My friend, Bob, and I share a hobby, playing board games together, in particular Avalon Hill brand games. Most of these wargames are forty years old or older and we have been playing them for over thirty of those years. One game in particular is our favorite, Victory in the Pacific (VITP). It is based on the game system first pioneered in its sister Avalon Hill game, War at Sea. Both games rely heavily on the use of dice. This reliance has led to their pejorative nicknames, Dice in the Pacific and Dice at Sea. These games, relative to most other games of this genre, are fast paced and simple to master. When we play VITP, I always play the Japanese and Bob plays the Allies. The game’s simplicity and reliance on luck aside, VITP is uncannily accurate in modeling the historical outcome of WW II in the Pacific. At least that’s what I keep telling myself. As it turns out, VITP was by no means the first of its kind.

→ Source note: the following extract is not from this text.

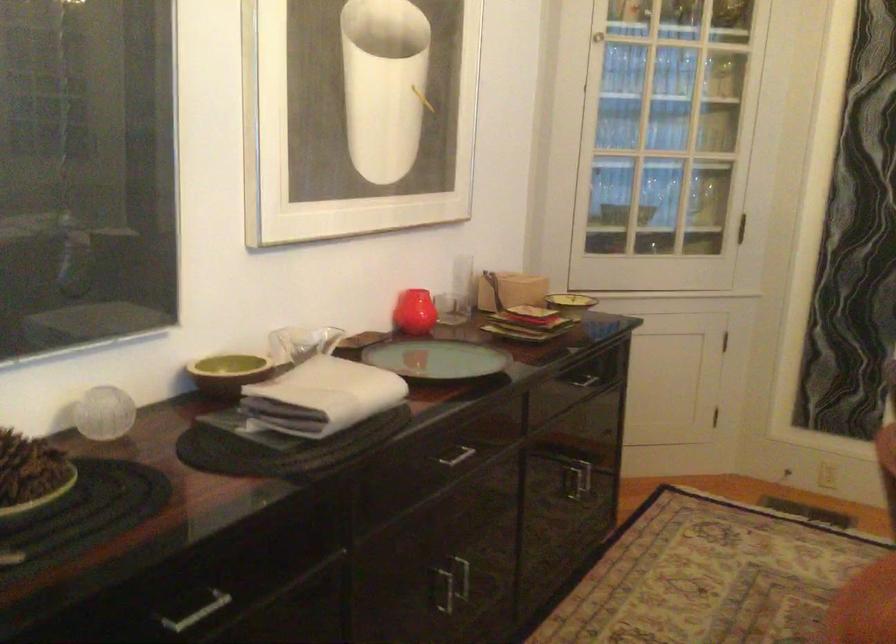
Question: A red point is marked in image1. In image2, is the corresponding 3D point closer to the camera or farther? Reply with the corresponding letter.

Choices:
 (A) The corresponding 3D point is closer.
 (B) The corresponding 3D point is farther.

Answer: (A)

In the Slammer’s (Saint Louis Art Museum) current show, “Conflicts of Interest: Art and War in Modern Japan”, in addition propaganda posters like the triptych above that disseminated the news of naval battles from the Russo-Japanese War (1904-1905), period Japanese wargames were also on display. These board games were all of a kind called sugoroku, which is similar in play to the popular American children’s game chutes-and-ladders. The earliest such game on display was created by the head admiral of the Imperial Navy and was used by him to instruct his then young emperor in the art-of-war, “So Sensei, teach me once more this art-of-war, but remember that this time your Emperor would be most displeased to lose, again.”
Awesome!!
I still have a stack of old Avalon Hill (and SPI and some others) games. From where I am sitting now, I can see Bismarck, Submarine, and Jutland covering marine warfare from Avalon Hill. There is also a copy of Flat Top somewhere around here. I learned a lot from those games (and several dozen others), and enjoyed the act of learning!
They are great games! I’ve spent many, many hours playing them.